== RECORDS FOR THIS EXERCISE

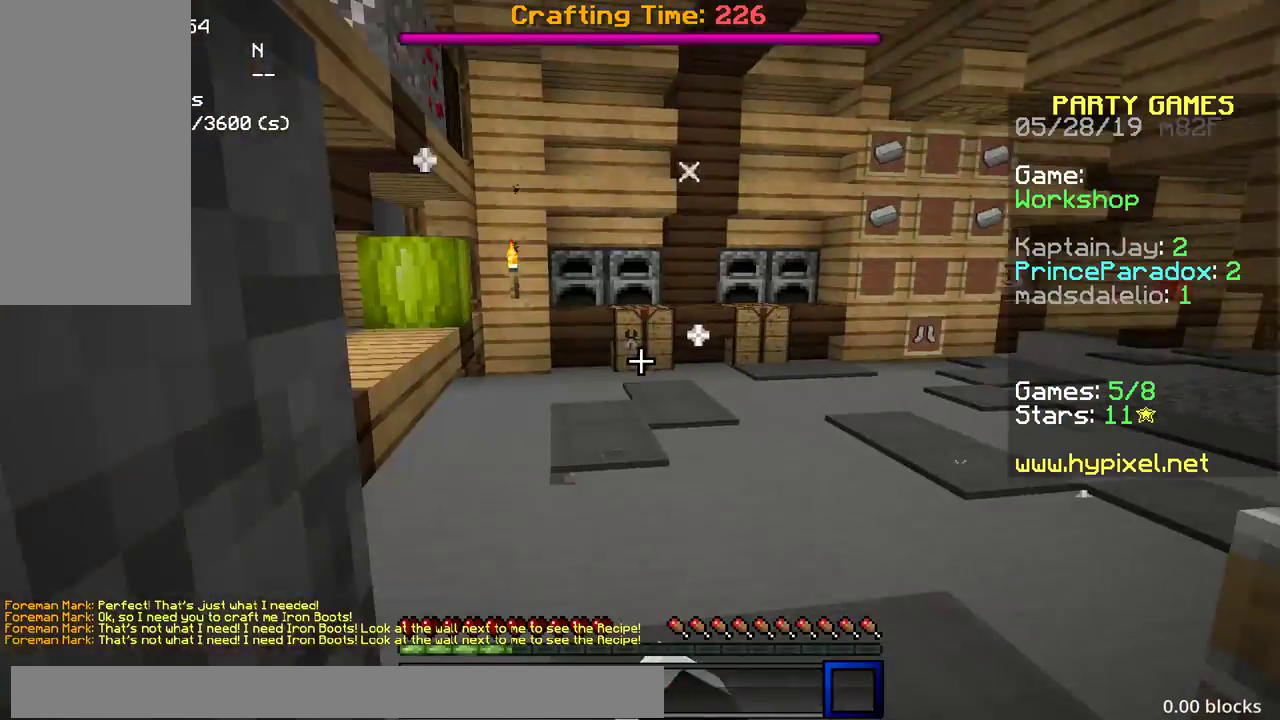
{"keys": ["d", "space", "w"], "mouse": [], "events": [[183, "d", "up"], [383, "space", "down"], [433, "d", "down"], [433, "mouse_left", "down"], [450, "d", "up"], [450, "mouse_left", "up"], [467, "d", "down"], [467, "mouse_left", "down"], [500, "mouse_left", "up"]]}
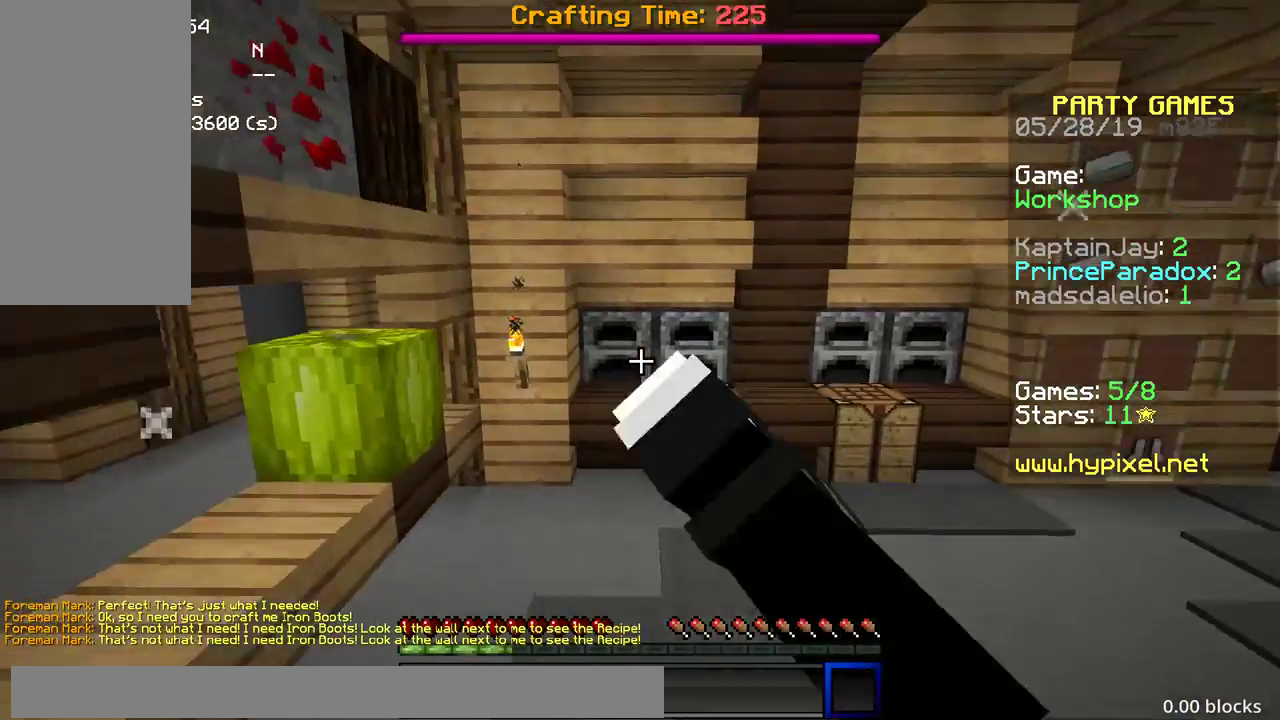
{"keys": ["w"], "mouse": ["right"], "events": [[100, "space", "up"], [150, "d", "up"], [483, "mouse_right", "down"]]}
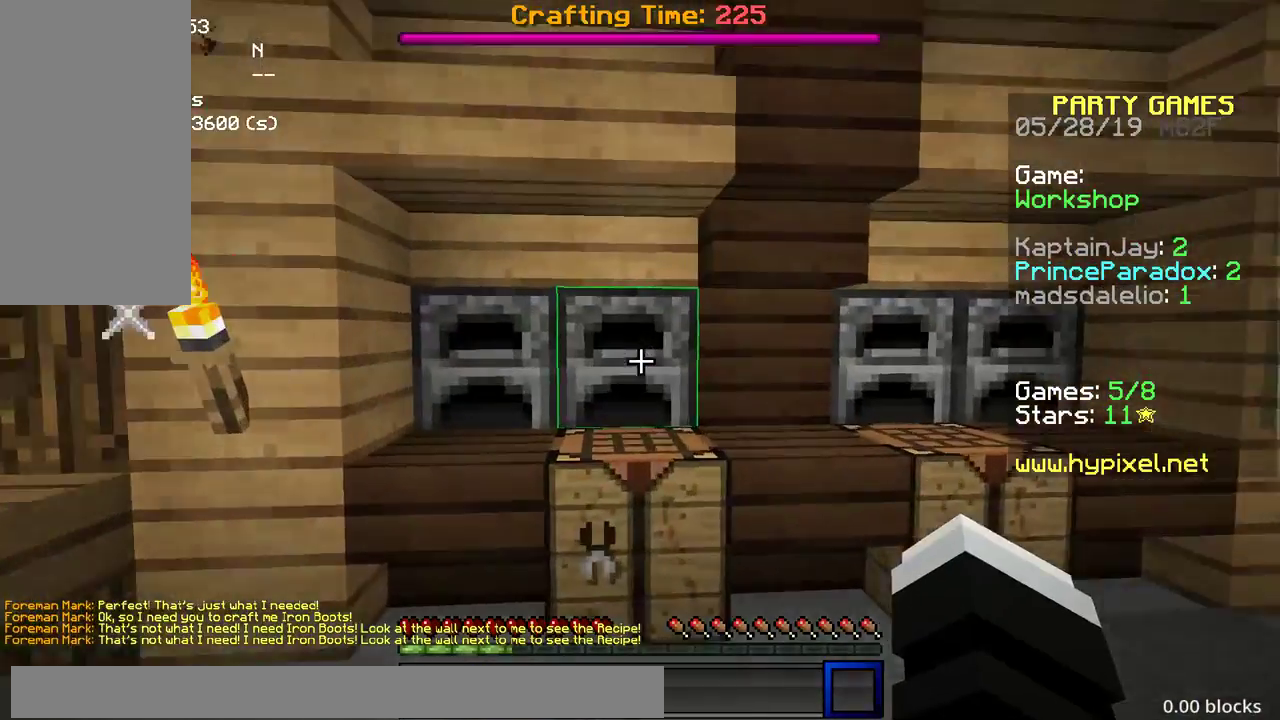
{"keys": [], "mouse": [], "events": [[50, "w", "up"], [67, "mouse_right", "up"]]}
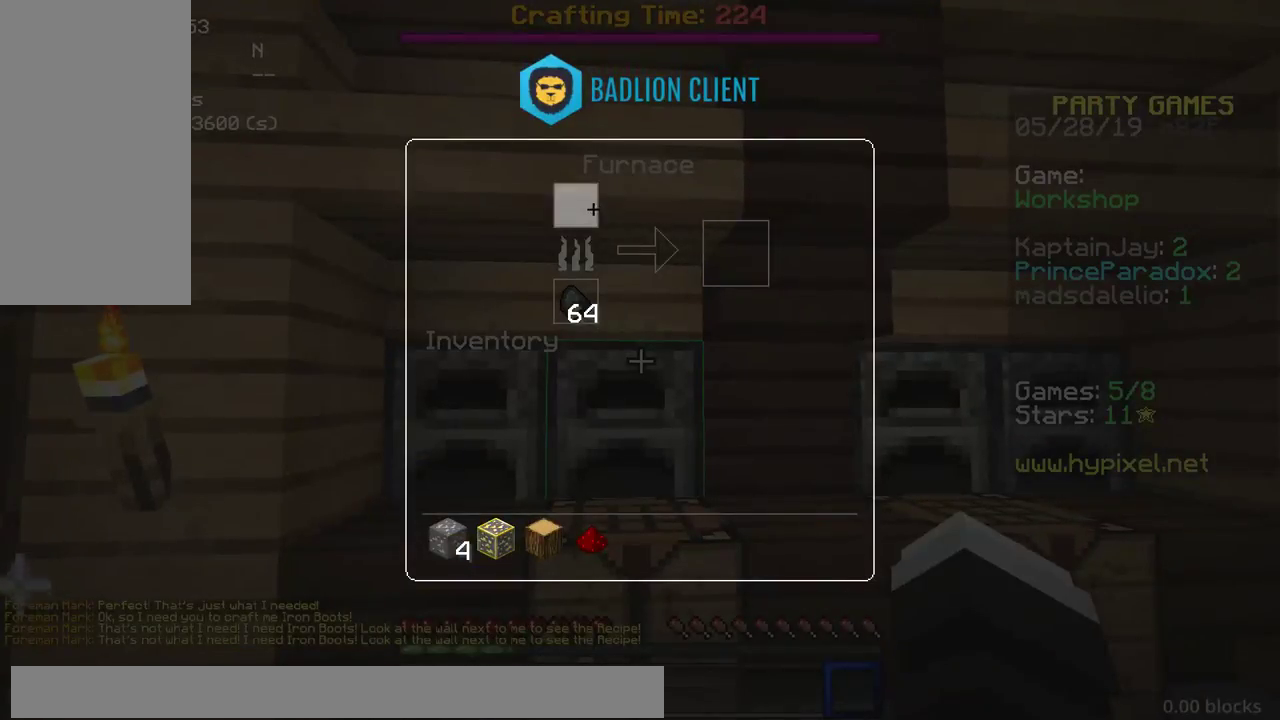
{"keys": [], "mouse": [], "events": []}
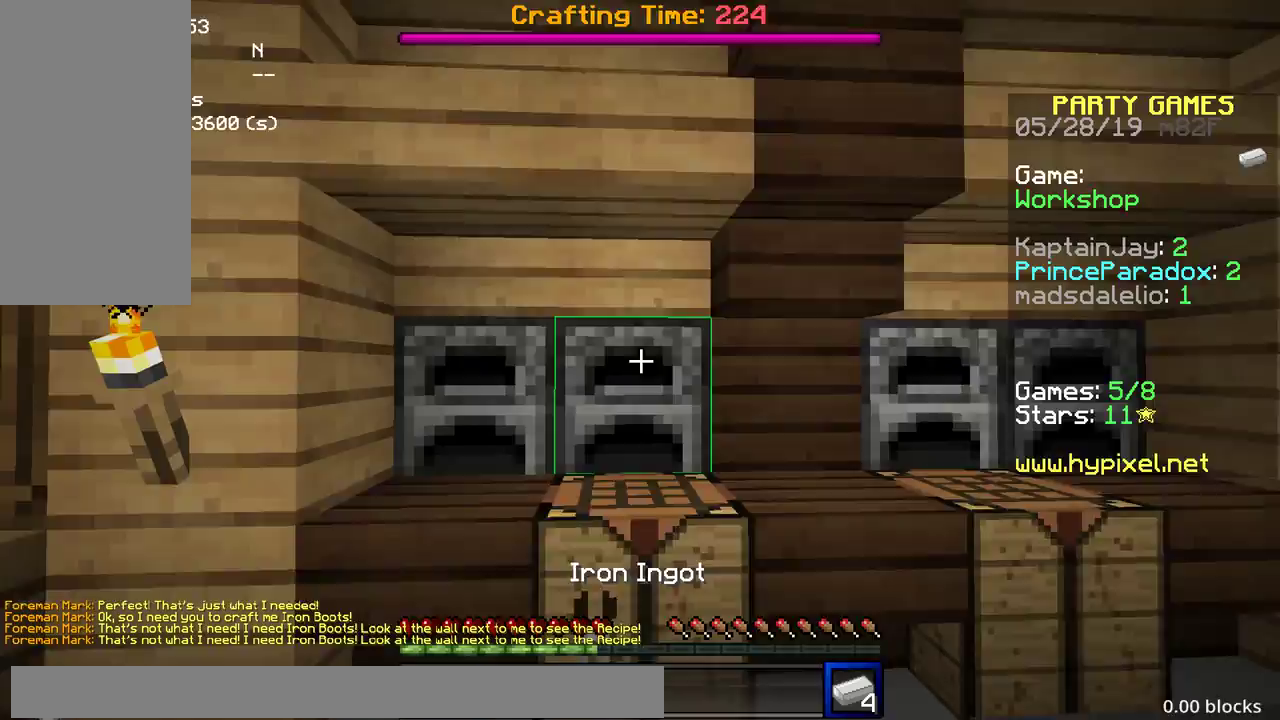
{"keys": [], "mouse": [], "events": [[183, "mouse_right", "down"], [250, "mouse_right", "up"]]}
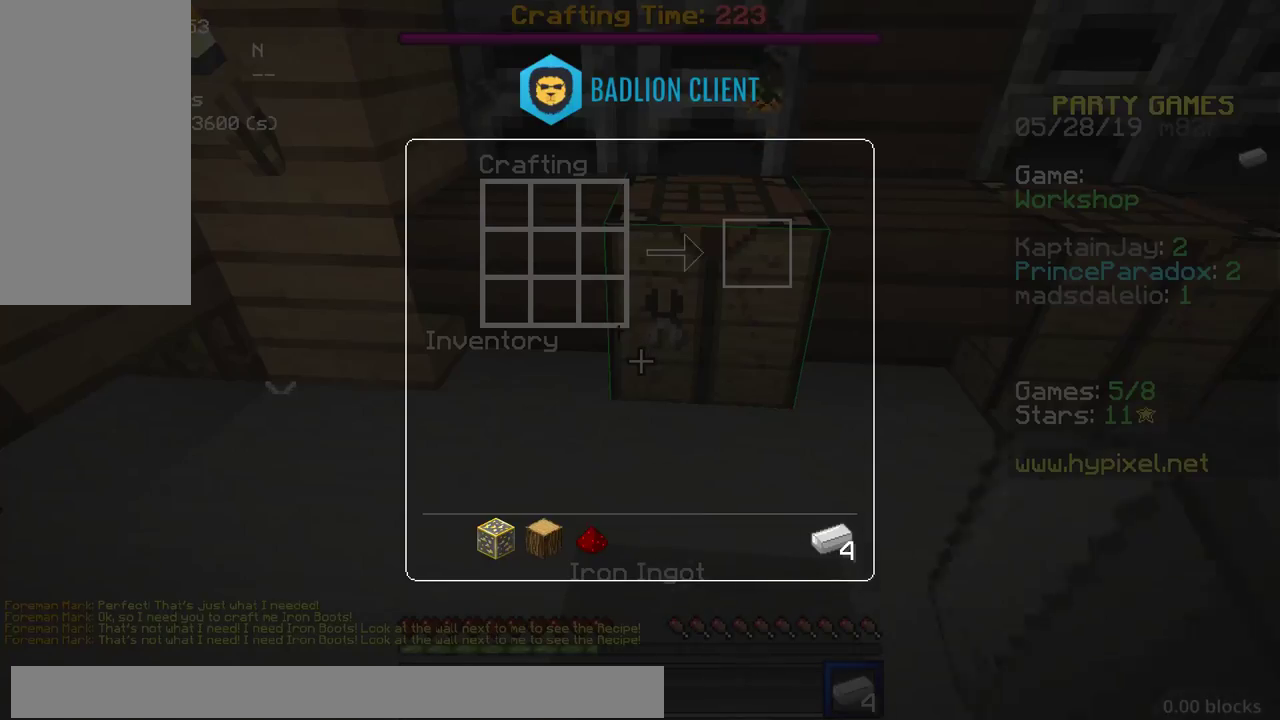
{"keys": [], "mouse": [], "events": []}
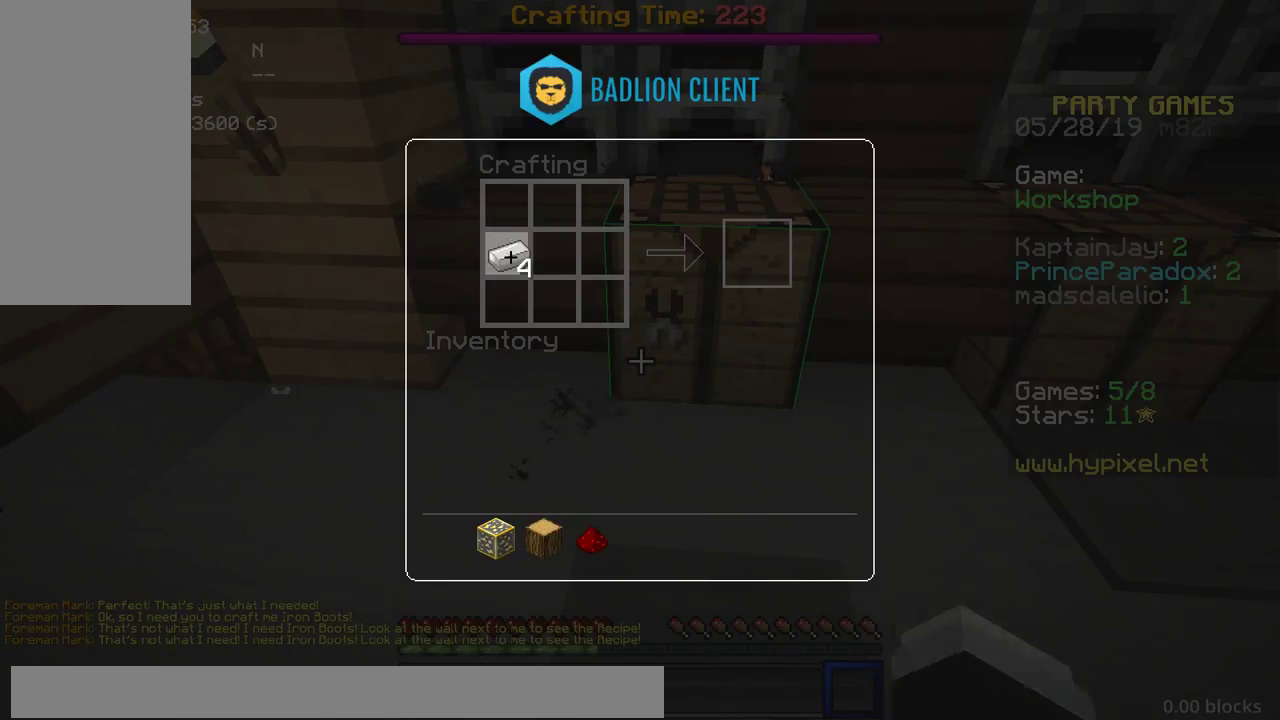
{"keys": [], "mouse": [], "events": []}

====

WHAT YOU NEED TO DO — Write out the records once more, exactly as they stand, with no images.

ANSWER —
{"keys": ["d", "space", "w"], "mouse": [], "events": [[183, "d", "up"], [383, "space", "down"], [433, "d", "down"], [433, "mouse_left", "down"], [450, "d", "up"], [450, "mouse_left", "up"], [467, "d", "down"], [467, "mouse_left", "down"], [500, "mouse_left", "up"]]}
{"keys": ["w"], "mouse": ["right"], "events": [[100, "space", "up"], [150, "d", "up"], [483, "mouse_right", "down"]]}
{"keys": [], "mouse": [], "events": [[50, "w", "up"], [67, "mouse_right", "up"]]}
{"keys": [], "mouse": [], "events": []}
{"keys": [], "mouse": [], "events": [[183, "mouse_right", "down"], [250, "mouse_right", "up"]]}
{"keys": [], "mouse": [], "events": []}
{"keys": [], "mouse": [], "events": []}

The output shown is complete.